Lt. Gov. Jon Husted and an economic group of advisers are working on ways closed businesses can be opened again.

DeWine said businesses that can open again need to follow safety protocols, and he pointed to the work done by RPM, a Medina-based company that produces industrial products worldwide. He pointed to key actions RPM has taken, including regular checks of PPE stock, screening employees for illness, and enforcing social distancing.

The governor said any company that is open or that opens again must take steps to do so safely.

“It is so very important for businesses to keep their employees safe, and to keep their customers safe,” DeWine said.
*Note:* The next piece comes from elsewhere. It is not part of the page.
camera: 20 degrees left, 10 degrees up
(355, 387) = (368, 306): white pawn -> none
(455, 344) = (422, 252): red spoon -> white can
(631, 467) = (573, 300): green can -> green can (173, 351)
Guidelines will be established and those businesses or industries that can demonstrate they can keep employees and customers safe will be the first to reopen.

He did not make it immediately clear which businesses those are likely to be.

When the pandemic restrictions begin to be lifted, the governor made a point of saying that it won’t be a case of going back to exactly how things were before the pandemic. “The world we are going to see is a different world,” he said, with masks a common sight and distancing guidelines a part of daily life.

“We enter a time when this is a new reality,” said the governor. “This is going to last until we are done with COVID, until we have a vaccine.”